Schwaab Jean Christophe · Nationalrat · 2017-09-12
Schwaab Jean Christophe · Nationalrat · Waadt · Sozialdemokratische Fraktion · 2017-09-12
Wortprotokoll
La majorité de la commission, à l'article 89a alinéa 2, vous propose de prendre une décision pour le moins curieuse dans un Etat de droit. En effet, elle souhaite confier à un privé le soin de décider de l'adéquation d'une mesure administrative, voire d'une mesure que l'on pourrait qualifier dans certains cas de pénale. Ainsi, un privé pourrait, selon ses critères, sa propre appréciation et son propre intérêt, refuser une mesure d'intérêt public parce que cela pourrait nuire à la qualité de ses prestations. C'est un peu comme si le propriétaire d'un jardin refusait demain de laisser passer les pompiers dans son jardin, par exemple, au motif que ceux-ci, selon sa propre appréciation, pourraient laisser des traces de bottes sur ses pelouses et, avec leurs jets d'eau, noyer ses massifs de rosiers.
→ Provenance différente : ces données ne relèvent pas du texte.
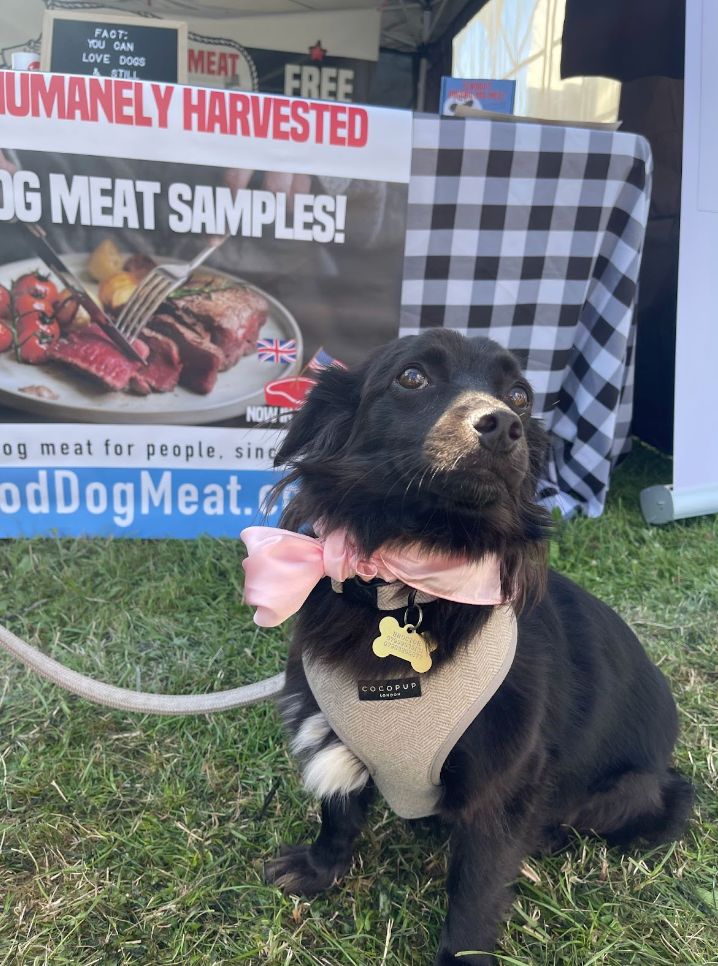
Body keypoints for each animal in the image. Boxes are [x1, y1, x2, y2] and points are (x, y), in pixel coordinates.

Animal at [258, 328, 692, 964]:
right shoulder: (332, 729)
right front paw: (320, 869)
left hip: (626, 793)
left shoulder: (503, 782)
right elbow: (338, 811)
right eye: (411, 377)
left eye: (520, 395)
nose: (504, 424)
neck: (411, 580)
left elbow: (477, 888)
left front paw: (461, 954)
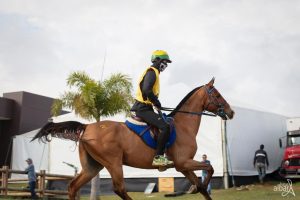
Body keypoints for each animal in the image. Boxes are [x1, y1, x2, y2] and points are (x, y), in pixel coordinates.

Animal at [32, 77, 234, 200]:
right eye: (217, 95)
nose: (231, 112)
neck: (184, 125)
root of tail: (88, 126)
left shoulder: (183, 167)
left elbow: (201, 185)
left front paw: (197, 188)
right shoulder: (183, 162)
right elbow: (209, 168)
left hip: (92, 167)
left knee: (73, 186)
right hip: (113, 162)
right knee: (119, 188)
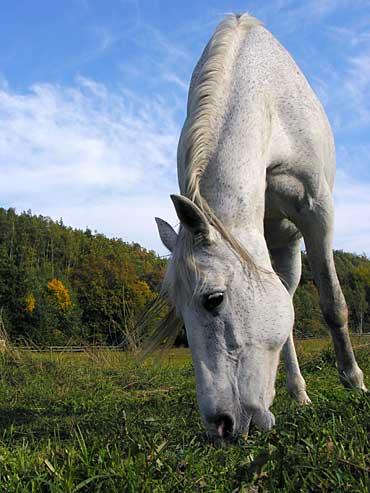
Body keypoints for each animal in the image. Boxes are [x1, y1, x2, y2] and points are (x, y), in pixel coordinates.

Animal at [154, 12, 368, 438]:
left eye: (214, 299)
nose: (220, 425)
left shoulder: (318, 211)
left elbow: (333, 304)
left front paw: (354, 381)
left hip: (289, 247)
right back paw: (297, 391)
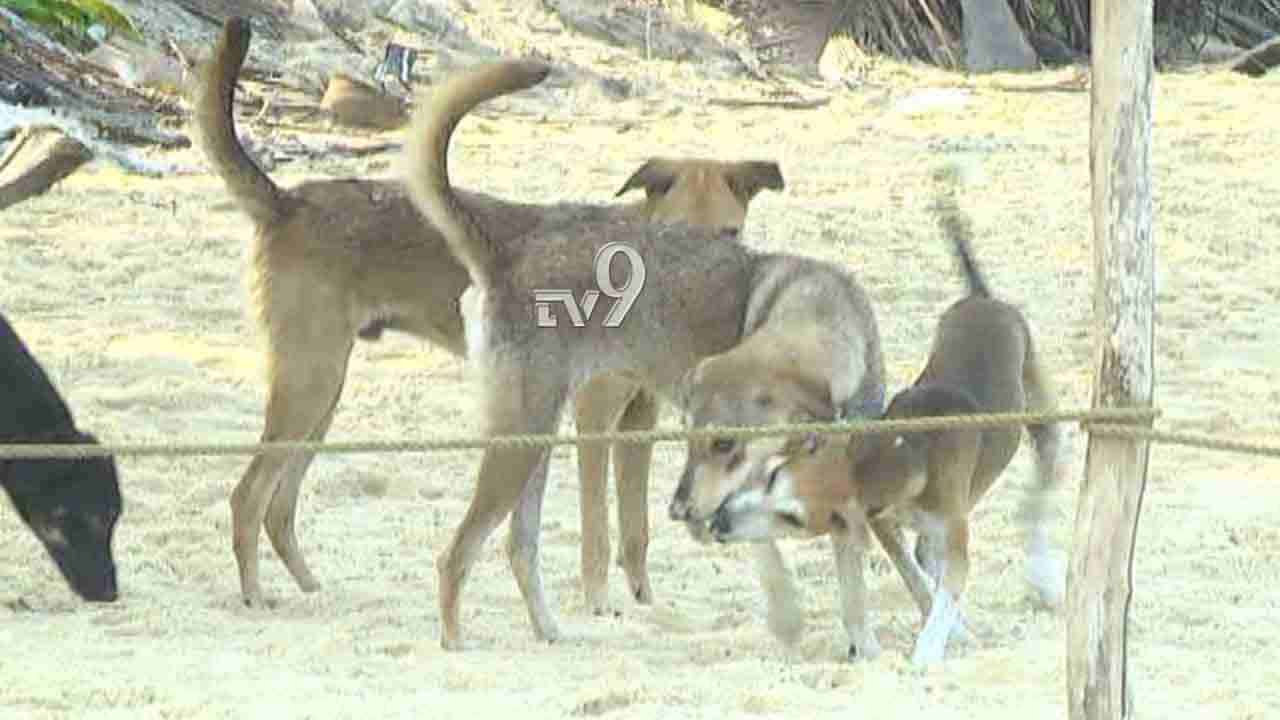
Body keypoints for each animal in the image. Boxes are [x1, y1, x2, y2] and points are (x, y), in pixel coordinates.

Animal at [193, 18, 783, 604]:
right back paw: (255, 597)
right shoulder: (593, 418)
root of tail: (287, 203)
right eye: (675, 235)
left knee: (278, 506)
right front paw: (598, 608)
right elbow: (597, 533)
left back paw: (313, 591)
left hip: (321, 396)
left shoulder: (638, 423)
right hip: (310, 384)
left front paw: (640, 605)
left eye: (731, 233)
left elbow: (635, 534)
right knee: (248, 497)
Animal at [404, 57, 885, 650]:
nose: (681, 511)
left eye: (724, 444)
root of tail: (509, 254)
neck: (822, 314)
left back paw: (551, 632)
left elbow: (854, 575)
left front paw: (865, 643)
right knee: (456, 555)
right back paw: (455, 644)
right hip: (524, 437)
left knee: (520, 546)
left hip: (536, 441)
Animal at [711, 198, 1070, 666]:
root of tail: (982, 297)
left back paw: (1043, 575)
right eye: (772, 475)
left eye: (793, 518)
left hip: (1044, 423)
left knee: (1039, 493)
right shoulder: (883, 523)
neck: (900, 450)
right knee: (927, 554)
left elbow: (945, 589)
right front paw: (948, 625)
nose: (720, 520)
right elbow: (915, 573)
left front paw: (931, 647)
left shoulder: (954, 535)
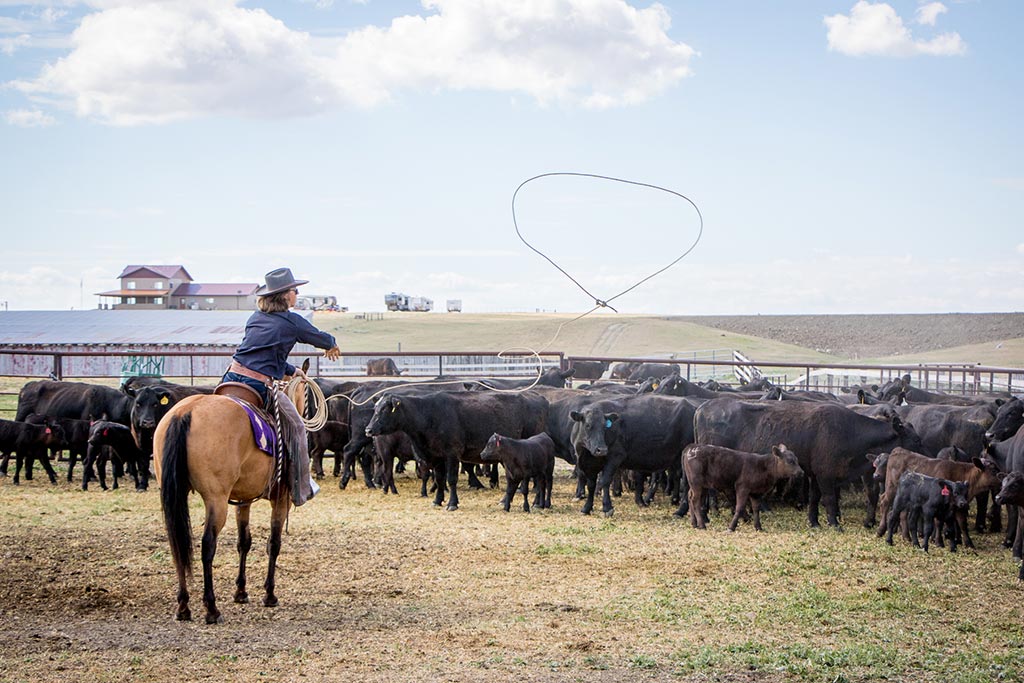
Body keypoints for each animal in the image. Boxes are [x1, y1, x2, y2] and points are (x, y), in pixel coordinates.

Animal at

Non, ce n'est pas aux privés de décider si une mesure d'intérêt public doit être prise, même s'ils la jugent disproportionnée. C'est à l'autorité compétente d'en décider. Cette autorité est bien entendu liée au principe de proportionnalité, et si le blocage envisagé ne le respecte pas, elle doit y renoncer. Mais cette décision doit être prise dans les règles, ouvertement, en toute connaissance des arguments et des états de fait, et pas seulement en tenant compte de l'avis, forcément subjectif, des entreprises privées concernées. Si un blocage est légal et proportionné, il doit être toléré par les opérateurs. Si tel n'est pas le cas, ces derniers auront la possibilité de contester la décision de l'autorité. Mais il reste que ce sera une autorité qui prendra la décision, selon des critères objectifs et légaux et selon une procédure qui respecte l'Etat de droit.
Je vous remercie de suivre la minorité.